Prostate MRI was performed without endorectal coil (ERC). The current PIRADS version 2 guidelines state that contemporary 1.5 T scanners that employ a relatively high number of external phased array coil elements and RF channels (16 or more) “may be capable of achieving adequate signal-to-noise ratio in many patients without an ERC.” Because our equipment complied to these criteria as well as patient comfort, this study was performed without ERC [22].
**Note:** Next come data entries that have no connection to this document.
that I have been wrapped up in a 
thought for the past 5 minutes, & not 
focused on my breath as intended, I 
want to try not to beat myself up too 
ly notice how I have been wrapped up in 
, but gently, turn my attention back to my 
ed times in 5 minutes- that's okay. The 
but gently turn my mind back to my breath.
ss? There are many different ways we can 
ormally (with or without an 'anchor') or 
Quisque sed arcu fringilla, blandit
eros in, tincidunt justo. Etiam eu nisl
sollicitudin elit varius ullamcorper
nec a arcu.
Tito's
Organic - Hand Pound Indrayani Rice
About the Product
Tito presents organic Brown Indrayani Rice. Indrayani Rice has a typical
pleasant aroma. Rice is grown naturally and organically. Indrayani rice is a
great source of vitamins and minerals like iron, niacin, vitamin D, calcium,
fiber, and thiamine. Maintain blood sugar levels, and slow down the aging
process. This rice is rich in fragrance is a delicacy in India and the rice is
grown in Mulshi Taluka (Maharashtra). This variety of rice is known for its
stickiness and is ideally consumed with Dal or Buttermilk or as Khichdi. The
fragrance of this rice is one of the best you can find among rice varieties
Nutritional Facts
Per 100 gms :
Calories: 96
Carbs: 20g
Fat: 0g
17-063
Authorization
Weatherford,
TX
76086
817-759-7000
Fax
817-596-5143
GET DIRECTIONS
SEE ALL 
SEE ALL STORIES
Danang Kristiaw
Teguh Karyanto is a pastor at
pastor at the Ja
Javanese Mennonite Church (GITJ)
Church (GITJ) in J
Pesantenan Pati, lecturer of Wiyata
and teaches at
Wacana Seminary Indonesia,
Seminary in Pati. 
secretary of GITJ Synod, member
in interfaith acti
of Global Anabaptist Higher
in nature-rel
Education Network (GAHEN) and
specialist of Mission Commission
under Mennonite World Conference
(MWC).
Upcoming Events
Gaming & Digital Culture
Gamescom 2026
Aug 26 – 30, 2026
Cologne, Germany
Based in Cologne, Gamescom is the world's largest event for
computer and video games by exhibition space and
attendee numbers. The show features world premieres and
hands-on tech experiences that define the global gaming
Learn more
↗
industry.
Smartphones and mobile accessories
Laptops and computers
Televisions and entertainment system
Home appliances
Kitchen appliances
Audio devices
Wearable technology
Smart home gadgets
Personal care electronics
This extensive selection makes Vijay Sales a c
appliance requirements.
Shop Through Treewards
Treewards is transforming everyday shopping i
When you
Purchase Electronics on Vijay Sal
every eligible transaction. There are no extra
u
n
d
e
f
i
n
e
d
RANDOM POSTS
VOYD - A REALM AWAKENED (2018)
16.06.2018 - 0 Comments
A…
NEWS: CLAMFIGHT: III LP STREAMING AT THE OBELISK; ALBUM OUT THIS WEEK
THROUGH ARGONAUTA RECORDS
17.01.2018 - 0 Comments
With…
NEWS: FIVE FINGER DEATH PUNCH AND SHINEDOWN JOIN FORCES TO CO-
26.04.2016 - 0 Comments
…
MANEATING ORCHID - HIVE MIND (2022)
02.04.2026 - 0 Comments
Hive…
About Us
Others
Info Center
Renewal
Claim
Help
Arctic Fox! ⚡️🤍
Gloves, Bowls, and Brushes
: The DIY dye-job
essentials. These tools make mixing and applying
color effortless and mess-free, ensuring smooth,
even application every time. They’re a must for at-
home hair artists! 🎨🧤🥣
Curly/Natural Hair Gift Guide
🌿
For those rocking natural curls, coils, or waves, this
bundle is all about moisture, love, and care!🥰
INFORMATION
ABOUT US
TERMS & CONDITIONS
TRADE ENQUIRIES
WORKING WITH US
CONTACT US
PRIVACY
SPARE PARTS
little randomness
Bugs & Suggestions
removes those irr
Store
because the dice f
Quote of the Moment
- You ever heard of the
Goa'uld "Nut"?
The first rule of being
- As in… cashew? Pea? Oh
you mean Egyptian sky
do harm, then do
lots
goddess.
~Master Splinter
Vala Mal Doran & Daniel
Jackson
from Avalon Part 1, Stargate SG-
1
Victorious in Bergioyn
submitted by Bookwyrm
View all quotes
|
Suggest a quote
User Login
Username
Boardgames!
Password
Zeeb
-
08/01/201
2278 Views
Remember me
One other limitation might be that we did not perform multiparametric MRI (MP-MRI), which implies the use of at least two functional imaging techniques. Mostly DWI as well as dynamic contrast-enhanced sequences (DCE) are then used. We only performed T2-weighted (T2W) imaging in combination with DWI. However, the detection rate is significantly higher for T2W + DWI than that for T2W + DCE or the three sequences combined. Especially in the transition zone, the MP-MRI model fails to improve the detection rate compared to T2W and DWI sequences alone [23]. Therefore, conducting a complete MP-MRI protocol was, in our understanding, of no additional value in this study.
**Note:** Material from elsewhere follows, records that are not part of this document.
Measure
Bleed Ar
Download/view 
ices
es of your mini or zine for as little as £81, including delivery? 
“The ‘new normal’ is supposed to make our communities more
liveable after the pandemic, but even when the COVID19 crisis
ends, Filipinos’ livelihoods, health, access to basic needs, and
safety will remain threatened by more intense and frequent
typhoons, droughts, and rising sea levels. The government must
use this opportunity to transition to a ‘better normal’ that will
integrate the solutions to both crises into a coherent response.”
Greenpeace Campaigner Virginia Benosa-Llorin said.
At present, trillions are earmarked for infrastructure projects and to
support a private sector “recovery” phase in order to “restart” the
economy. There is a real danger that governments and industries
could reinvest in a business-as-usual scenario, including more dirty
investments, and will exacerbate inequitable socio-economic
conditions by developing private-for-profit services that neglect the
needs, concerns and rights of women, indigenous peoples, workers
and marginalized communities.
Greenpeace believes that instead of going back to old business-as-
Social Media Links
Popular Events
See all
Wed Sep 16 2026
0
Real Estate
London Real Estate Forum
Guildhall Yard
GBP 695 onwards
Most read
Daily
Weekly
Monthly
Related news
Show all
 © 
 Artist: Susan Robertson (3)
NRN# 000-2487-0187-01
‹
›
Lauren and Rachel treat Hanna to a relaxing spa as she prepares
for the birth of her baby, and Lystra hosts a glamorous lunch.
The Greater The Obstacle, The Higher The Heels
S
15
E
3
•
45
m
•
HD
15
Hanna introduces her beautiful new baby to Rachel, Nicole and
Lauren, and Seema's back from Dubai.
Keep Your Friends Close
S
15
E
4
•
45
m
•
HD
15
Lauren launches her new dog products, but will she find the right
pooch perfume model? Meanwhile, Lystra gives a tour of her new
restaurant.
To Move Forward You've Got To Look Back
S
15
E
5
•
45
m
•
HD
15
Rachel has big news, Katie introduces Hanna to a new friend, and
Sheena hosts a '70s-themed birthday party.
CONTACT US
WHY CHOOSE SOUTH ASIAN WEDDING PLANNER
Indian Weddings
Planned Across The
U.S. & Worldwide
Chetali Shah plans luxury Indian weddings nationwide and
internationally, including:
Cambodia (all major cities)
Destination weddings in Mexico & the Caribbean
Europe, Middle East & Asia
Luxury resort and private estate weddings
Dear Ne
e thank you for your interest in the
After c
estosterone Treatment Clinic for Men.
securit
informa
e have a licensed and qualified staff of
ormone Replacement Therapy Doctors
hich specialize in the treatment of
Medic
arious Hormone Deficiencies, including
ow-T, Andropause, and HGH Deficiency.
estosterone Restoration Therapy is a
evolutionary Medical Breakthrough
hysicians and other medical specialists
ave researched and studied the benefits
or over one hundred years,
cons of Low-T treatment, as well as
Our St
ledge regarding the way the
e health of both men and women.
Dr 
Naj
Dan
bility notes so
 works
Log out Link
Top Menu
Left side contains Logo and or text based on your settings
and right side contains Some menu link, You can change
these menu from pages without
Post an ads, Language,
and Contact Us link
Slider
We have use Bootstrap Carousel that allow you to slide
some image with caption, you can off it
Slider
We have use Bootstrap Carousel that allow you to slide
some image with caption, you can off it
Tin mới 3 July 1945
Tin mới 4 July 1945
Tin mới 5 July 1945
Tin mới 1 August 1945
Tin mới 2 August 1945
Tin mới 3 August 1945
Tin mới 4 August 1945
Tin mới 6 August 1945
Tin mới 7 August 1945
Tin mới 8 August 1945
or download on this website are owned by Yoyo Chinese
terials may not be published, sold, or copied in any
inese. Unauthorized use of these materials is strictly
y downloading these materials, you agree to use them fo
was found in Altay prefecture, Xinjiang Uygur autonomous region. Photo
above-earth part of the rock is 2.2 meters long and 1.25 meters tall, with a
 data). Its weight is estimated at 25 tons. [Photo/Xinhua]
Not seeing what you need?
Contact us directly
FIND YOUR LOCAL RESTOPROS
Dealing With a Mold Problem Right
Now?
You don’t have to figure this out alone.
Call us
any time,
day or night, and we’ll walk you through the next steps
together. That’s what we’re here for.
Even though all previously listed findings translate into great clinical benefits, it is important to recognize that this study is preliminary toward prostate cancer–specific mortality.

The cost and net benefit of giving every patient an MRI as well as fusion biopsy needs to be investigated in further studies. There is however a study that investigated in-gantry MR-biopsy that concluded that when the benefits of MRI were considered, the expected costs per patient, in the end, were virtually the same [24].
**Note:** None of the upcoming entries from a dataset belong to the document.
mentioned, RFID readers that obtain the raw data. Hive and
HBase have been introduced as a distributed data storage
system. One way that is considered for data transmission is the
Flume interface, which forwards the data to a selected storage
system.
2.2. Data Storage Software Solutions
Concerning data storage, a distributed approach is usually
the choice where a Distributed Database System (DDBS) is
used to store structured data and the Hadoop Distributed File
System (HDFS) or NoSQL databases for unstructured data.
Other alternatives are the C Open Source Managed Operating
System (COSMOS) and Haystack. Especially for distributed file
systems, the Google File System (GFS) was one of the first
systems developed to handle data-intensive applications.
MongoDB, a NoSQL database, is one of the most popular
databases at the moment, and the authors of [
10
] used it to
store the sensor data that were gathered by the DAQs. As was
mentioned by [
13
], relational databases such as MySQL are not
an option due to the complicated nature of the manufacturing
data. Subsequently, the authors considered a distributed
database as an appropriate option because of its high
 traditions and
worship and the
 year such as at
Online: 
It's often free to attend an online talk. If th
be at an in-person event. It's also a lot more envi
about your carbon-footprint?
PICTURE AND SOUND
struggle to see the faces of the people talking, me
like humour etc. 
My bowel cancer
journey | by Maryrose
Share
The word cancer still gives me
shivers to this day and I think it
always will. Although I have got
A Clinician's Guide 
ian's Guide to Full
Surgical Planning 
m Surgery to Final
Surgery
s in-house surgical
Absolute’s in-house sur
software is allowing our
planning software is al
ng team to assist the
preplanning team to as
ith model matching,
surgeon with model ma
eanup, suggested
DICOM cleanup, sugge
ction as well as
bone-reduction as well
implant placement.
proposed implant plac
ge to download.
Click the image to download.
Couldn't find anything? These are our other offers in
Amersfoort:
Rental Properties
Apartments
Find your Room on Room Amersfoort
Fusion biopsy significantly increased the detection rate of clinically significant tumors and decreased the detection rate of low-grade tumors. A higher detection rate of high-grade tumors will lead to more clinically relevant information and is therefore beneficial for patient management. If high-grade tumors are detected earlier, the gain in time will be translated into earlier therapy. Because of higher specificity, there will be less need for resampling and less need for early follow-up.

The lower detection rate of low-grade tumors might be called positive as it avoids unnecessary treatment and limits patient anxiety. In patients with multiple lesions, this approach also allows us to minimize the required number of biopsy cores by only focusing toward the lesions with the highest (expected) Gleason score.